Search the material below for the string "Issue" and extract each line that has it.

Provided data:

=====

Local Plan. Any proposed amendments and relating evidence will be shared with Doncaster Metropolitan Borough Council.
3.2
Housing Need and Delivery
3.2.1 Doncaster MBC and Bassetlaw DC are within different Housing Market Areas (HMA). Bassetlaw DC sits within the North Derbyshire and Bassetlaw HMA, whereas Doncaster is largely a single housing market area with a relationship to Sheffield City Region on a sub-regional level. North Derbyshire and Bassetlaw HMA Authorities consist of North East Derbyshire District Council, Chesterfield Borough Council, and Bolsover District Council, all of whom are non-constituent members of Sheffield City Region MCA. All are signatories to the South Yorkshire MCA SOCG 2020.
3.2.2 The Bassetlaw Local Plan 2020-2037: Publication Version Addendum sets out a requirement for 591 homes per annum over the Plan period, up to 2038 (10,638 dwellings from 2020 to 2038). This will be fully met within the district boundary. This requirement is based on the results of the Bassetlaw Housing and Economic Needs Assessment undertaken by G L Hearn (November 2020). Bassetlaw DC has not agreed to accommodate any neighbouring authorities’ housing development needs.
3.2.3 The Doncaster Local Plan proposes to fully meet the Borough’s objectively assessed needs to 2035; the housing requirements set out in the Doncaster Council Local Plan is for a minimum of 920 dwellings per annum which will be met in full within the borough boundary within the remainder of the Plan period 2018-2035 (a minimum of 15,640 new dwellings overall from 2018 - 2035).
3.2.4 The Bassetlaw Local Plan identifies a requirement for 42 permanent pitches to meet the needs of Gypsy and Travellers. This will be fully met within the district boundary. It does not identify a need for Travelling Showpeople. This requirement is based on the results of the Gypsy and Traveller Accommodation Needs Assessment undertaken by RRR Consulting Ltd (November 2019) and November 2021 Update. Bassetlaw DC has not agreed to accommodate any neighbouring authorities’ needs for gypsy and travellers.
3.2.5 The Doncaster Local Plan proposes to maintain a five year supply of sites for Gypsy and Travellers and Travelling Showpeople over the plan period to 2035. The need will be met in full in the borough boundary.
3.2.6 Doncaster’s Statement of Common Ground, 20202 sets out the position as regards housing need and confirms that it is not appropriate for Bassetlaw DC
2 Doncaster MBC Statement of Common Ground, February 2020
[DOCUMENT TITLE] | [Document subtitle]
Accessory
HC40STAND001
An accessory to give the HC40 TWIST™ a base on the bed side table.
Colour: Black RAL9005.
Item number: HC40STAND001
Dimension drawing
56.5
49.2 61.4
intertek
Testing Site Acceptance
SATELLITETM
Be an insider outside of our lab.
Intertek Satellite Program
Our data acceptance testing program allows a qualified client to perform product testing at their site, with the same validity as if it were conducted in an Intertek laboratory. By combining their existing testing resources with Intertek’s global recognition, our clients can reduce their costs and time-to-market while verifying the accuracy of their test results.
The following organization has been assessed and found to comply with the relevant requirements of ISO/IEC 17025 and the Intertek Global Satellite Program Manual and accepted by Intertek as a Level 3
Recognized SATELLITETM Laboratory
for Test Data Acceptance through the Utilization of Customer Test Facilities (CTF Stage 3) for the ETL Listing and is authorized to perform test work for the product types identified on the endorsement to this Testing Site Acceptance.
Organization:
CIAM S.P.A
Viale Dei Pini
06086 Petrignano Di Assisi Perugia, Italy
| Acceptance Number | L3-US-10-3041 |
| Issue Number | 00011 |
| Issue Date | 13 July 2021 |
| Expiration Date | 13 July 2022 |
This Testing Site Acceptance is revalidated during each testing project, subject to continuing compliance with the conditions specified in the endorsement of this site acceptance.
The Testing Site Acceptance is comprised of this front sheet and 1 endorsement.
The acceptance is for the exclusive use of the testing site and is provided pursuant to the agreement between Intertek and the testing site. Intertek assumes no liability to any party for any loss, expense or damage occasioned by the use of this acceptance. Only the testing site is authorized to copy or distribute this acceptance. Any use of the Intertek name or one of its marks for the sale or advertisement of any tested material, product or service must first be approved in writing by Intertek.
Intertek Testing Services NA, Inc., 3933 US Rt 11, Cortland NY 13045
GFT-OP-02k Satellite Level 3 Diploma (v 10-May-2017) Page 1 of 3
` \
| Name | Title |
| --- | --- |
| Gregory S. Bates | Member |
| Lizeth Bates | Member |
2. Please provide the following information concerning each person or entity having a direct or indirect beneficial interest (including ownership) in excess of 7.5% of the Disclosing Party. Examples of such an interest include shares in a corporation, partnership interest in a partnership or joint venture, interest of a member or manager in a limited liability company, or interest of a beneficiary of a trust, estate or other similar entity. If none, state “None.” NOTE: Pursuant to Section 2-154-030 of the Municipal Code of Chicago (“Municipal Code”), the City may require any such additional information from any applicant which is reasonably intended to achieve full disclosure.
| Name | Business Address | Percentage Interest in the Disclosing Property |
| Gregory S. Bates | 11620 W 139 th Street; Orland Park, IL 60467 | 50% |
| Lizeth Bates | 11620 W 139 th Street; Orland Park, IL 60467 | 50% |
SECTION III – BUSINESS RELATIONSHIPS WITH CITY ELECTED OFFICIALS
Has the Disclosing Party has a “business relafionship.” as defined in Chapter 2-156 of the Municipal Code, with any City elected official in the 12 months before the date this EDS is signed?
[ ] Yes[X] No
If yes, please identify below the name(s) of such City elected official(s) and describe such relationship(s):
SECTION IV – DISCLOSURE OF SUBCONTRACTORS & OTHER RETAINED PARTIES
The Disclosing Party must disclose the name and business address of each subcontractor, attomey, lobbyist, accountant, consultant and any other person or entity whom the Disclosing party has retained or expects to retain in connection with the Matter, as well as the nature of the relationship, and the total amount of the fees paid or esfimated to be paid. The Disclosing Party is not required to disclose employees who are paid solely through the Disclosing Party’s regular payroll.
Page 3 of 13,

=====

Written response:
| Issue Number | 00011 |
| Issue Date | 13 July 2021 |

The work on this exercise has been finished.